**DEINE AUFGABE**:
Zitiere aus dem Interview über Angriffe auf Schiedsrichter im Bezirk Bodensee wörtlich den Abschnitt zwischen „Das ist ein“ und „nach nicht verkraften.“, beide Stellen eingeschlossen.

**ZITIERTER ABSCHNITT**:
☆ ☆ ☆ ☆ ☆

Herr Matheis, im Bezirk Bodensee gab es in diesem Jahr bereits zwei Abbrüche von Punktspielen nach Attacken auf Schiedsrichter. Lässt das eine schwierige Rückrunde befürchten?
Zuallererst: Jeder Fall ist einer zu viel. Aber es handelte sich in beiden Fällen um einzelne Personen, die ausgerastet sind, nicht etwa um große Gruppe von Spielern oder um eine Massenschlägerei. Solche Einzelfälle wird es – leider – wohl immer geben.
Nach den Saisonabbrüchen aufgrund von Corona müsste doch eigentlich bei jedem Einzelnen die Lust auf ungestörten Amateurfußball groß sein.
...und den Eindruck habe ich auch. Zumindest was die Fußballer selbst angeht, die große Lust zeigen, wieder auf den Platz gehen zu dürfen und sich auch dementsprechend verhalten. Und das ist auch messbar: Die Zahl der Personenstrafen ist im Vergleich zur Vor-Corona-Zeit deutlich zurückgegangen, sprich: es wurden weniger Gelbe und Rote Karten verteilt als vor der Pandemie.
Also sind vermehrt die Einflüsse von außen das Problem: Eltern, die ausrasten, Fans, die randalieren. Wie kann man dagegen vorgehen? Müssen die Vereine in Zukunft mehr Ordner stellen?
Das ist ein ernsthaftes Problem. Wichtig ist, dass mindestens zwei gekennzeichnete Platzordner vorhanden sind. Aber auch wenn ein Club zehn Ordner stellt, ist so ein Vorfall wie in Dettingen kaum zu verhindern. Wenn ein Zuschauer im Amateurfußball aufs Spielfeld will, findet er einen Weg an den Ordnern vorbei. Den Vereinen wurde schon durch Corona viel zugemutet, noch mehr Auflagen können sie meiner Meinung nach nicht verkraften.
Beim aktuellen Fall in Dettingen waren angeblich Fans eines türkischen Sportvereins Auslöser des Abbruchs. Auf der anderen Seite kritisiert ein Spieler dieses Clubs, dass er und seine Teamkollegen oft von Anhängern deutscher Vereine provoziert werden. Ist rivalisierende Nationalität ein Problem im Bezirk Bodensee?

☆ ☆ ☆ ☆ ☆

**AUSGELESENE DATEN**:

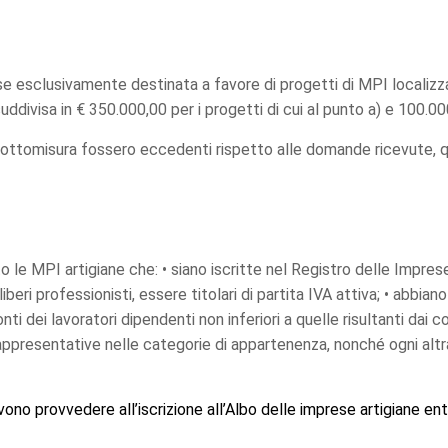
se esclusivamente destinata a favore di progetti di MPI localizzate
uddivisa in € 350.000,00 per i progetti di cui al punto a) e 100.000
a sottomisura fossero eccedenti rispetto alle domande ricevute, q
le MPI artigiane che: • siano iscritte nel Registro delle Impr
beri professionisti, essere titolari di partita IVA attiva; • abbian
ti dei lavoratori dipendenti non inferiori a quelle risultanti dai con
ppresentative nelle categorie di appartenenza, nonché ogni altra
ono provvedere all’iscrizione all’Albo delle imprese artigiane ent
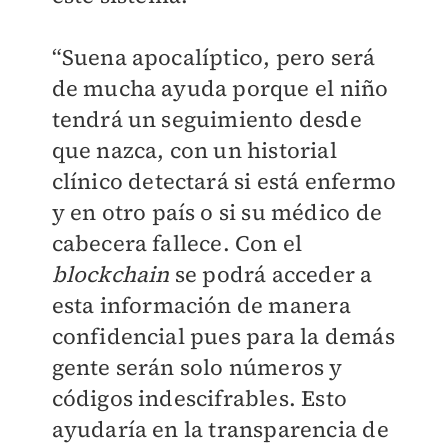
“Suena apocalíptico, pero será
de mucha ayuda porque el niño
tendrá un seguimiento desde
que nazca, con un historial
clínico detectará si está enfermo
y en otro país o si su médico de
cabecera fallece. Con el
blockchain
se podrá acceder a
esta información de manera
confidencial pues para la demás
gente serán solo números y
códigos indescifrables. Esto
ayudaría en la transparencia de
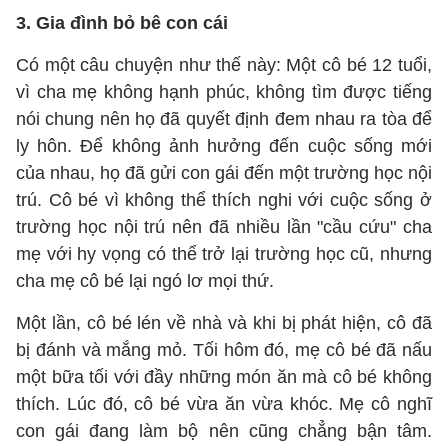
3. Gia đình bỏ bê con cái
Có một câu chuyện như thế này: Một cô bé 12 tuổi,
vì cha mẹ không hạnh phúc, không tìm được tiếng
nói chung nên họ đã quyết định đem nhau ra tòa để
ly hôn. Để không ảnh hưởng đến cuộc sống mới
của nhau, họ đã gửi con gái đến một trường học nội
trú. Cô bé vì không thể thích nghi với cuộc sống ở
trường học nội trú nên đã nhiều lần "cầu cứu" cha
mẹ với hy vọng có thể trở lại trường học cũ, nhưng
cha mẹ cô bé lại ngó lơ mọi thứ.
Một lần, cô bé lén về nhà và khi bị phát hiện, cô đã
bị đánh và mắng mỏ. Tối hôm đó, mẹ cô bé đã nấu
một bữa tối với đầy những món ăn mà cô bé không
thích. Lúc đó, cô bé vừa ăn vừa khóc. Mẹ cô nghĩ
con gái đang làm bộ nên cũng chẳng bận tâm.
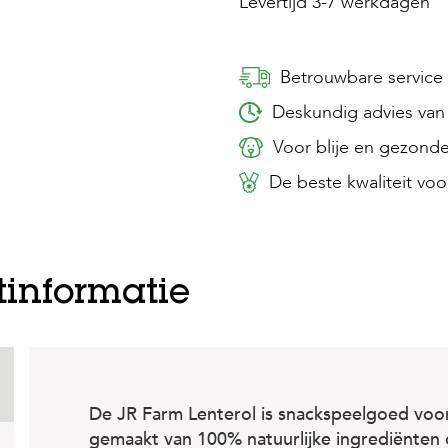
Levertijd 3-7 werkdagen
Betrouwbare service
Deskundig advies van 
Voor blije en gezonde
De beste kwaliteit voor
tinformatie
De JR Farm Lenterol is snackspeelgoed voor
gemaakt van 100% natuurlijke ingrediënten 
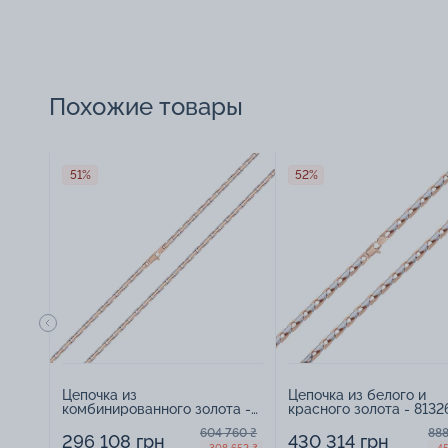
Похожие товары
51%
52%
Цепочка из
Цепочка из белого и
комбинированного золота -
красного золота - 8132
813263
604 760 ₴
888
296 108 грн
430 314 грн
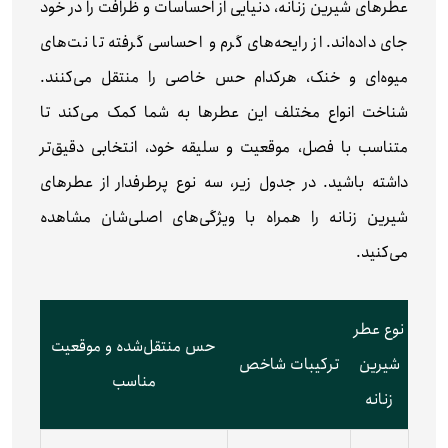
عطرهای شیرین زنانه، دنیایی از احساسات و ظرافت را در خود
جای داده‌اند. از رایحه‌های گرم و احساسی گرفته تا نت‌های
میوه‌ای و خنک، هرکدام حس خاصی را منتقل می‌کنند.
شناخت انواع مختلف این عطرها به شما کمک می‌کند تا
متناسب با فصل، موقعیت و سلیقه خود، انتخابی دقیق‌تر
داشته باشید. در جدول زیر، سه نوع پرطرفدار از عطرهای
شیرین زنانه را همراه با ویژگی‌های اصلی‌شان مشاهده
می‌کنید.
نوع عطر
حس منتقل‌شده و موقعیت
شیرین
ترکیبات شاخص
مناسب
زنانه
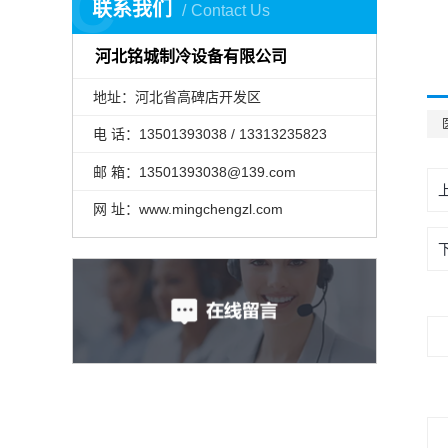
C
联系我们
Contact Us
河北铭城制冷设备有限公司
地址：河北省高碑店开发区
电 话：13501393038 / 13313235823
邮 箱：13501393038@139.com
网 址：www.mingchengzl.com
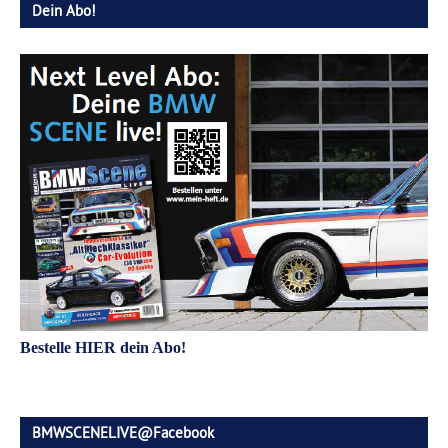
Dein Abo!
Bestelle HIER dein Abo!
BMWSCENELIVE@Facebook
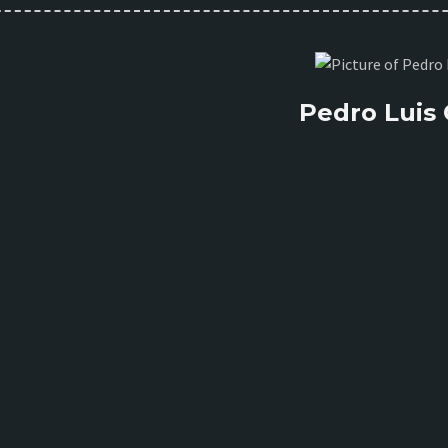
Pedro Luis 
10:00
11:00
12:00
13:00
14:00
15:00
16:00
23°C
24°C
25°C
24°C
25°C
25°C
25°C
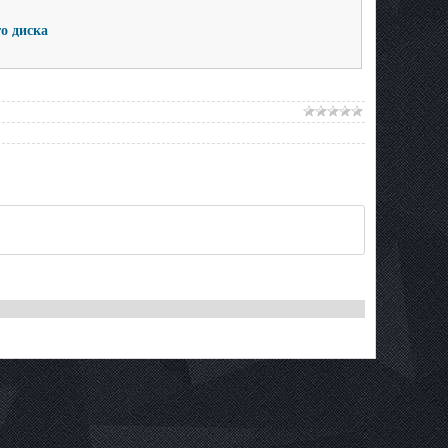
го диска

☆ ☆ ☆ ☆ ☆

**AUSGABE ZUR AUFGABE**:
Das ist ein ernsthaftes Problem. Wichtig ist, dass mindestens zwei gekennzeichnete Platzordner vorhanden sind. Aber auch wenn ein Club zehn Ordner stellt, ist so ein Vorfall wie in Dettingen kaum zu verhindern. Wenn ein Zuschauer im Amateurfußball aufs Spielfeld will, findet er einen Weg an den Ordnern vorbei. Den Vereinen wurde schon durch Corona viel zugemutet, noch mehr Auflagen können sie meiner Meinung nach nicht verkraften.